▸ The task:
The records below are to be set down again exactly, with the pictures left out.

▸ Dataset entries:
==================================================

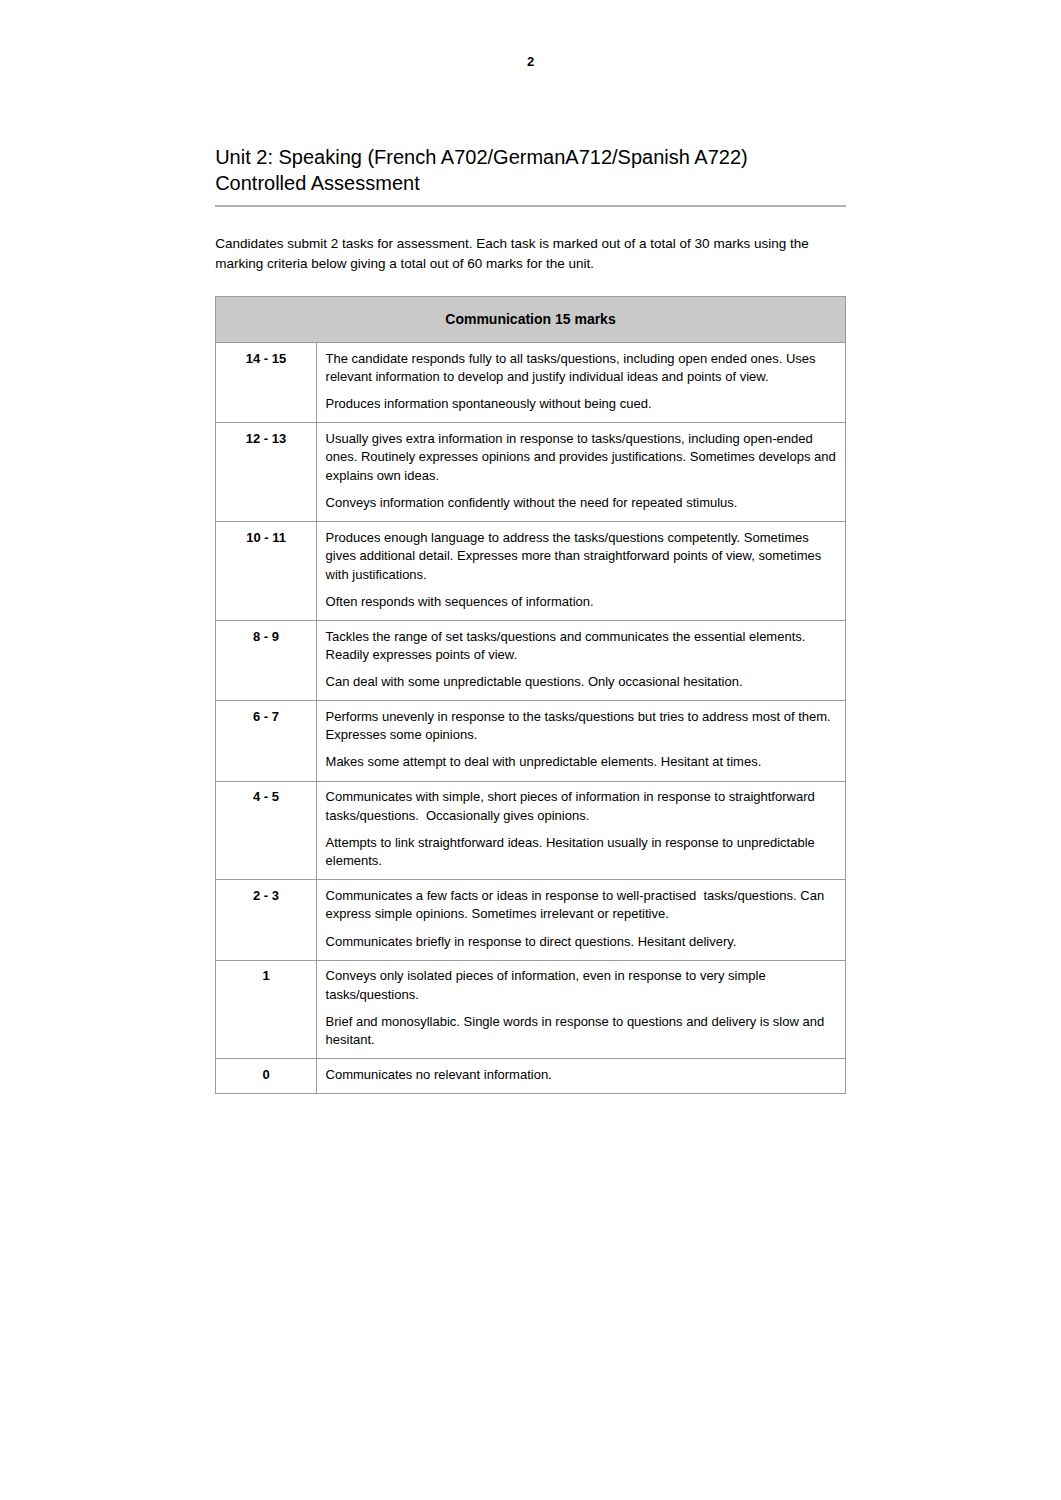2
Unit 2: Speaking (French A702/GermanA712/Spanish A722)
Controlled Assessment
Candidates submit 2 tasks for assessment. Each task is marked out of a total of 30 marks using the marking criteria below giving a total out of 60 marks for the unit.
| Communication 15 marks |
| --- |
| 14 - 15 | The candidate responds fully to all tasks/questions, including open ended ones. Uses relevant information to develop and justify individual ideas and points of view. Produces information spontaneously without being cued. |
| 12 - 13 | Usually gives extra information in response to tasks/questions, including open-ended ones. Routinely expresses opinions and provides justifications. Sometimes develops and explains own ideas. Conveys information confidently without the need for repeated stimulus. |
| 10 - 11 | Produces enough language to address the tasks/questions competently. Sometimes gives additional detail. Expresses more than straightforward points of view, sometimes with justifications. Often responds with sequences of information. |
| 8 - 9 | Tackles the range of set tasks/questions and communicates the essential elements. Readily expresses points of view. Can deal with some unpredictable questions. Only occasional hesitation. |
| 6 - 7 | Performs unevenly in response to the tasks/questions but tries to address most of them. Expresses some opinions. Makes some attempt to deal with unpredictable elements. Hesitant at times. |
| 4 - 5 | Communicates with simple, short pieces of information in response to straightforward tasks/questions. Occasionally gives opinions. Attempts to link straightforward ideas. Hesitation usually in response to unpredictable elements. |
| 2 - 3 | Communicates a few facts or ideas in response to well-practised tasks/questions. Can express simple opinions. Sometimes irrelevant or repetitive. Communicates briefly in response to direct questions. Hesitant delivery. |
| 1 | Conveys only isolated pieces of information, even in response to very simple tasks/questions. Brief and monosyllabic. Single words in response to questions and delivery is slow and hesitant. |
| 0 | Communicates no relevant information. |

==================================================

▸ Result:
2
Unit 2: Speaking (French A702/GermanA712/Spanish A722)
Controlled Assessment
Candidates submit 2 tasks for assessment. Each task is marked out of a total of 30 marks using the marking criteria below giving a total out of 60 marks for the unit.
| Communication 15 marks |
| --- |
| 14 - 15 | The candidate responds fully to all tasks/questions, including open ended ones. Uses relevant information to develop and justify individual ideas and points of view. Produces information spontaneously without being cued. |
| 12 - 13 | Usually gives extra information in response to tasks/questions, including open-ended ones. Routinely expresses opinions and provides justifications. Sometimes develops and explains own ideas. Conveys information confidently without the need for repeated stimulus. |
| 10 - 11 | Produces enough language to address the tasks/questions competently. Sometimes gives additional detail. Expresses more than straightforward points of view, sometimes with justifications. Often responds with sequences of information. |
| 8 - 9 | Tackles the range of set tasks/questions and communicates the essential elements. Readily expresses points of view. Can deal with some unpredictable questions. Only occasional hesitation. |
| 6 - 7 | Performs unevenly in response to the tasks/questions but tries to address most of them. Expresses some opinions. Makes some attempt to deal with unpredictable elements. Hesitant at times. |
| 4 - 5 | Communicates with simple, short pieces of information in response to straightforward tasks/questions. Occasionally gives opinions. Attempts to link straightforward ideas. Hesitation usually in response to unpredictable elements. |
| 2 - 3 | Communicates a few facts or ideas in response to well-practised tasks/questions. Can express simple opinions. Sometimes irrelevant or repetitive. Communicates briefly in response to direct questions. Hesitant delivery. |
| 1 | Conveys only isolated pieces of information, even in response to very simple tasks/questions. Brief and monosyllabic. Single words in response to questions and delivery is slow and hesitant. |
| 0 | Communicates no relevant information. |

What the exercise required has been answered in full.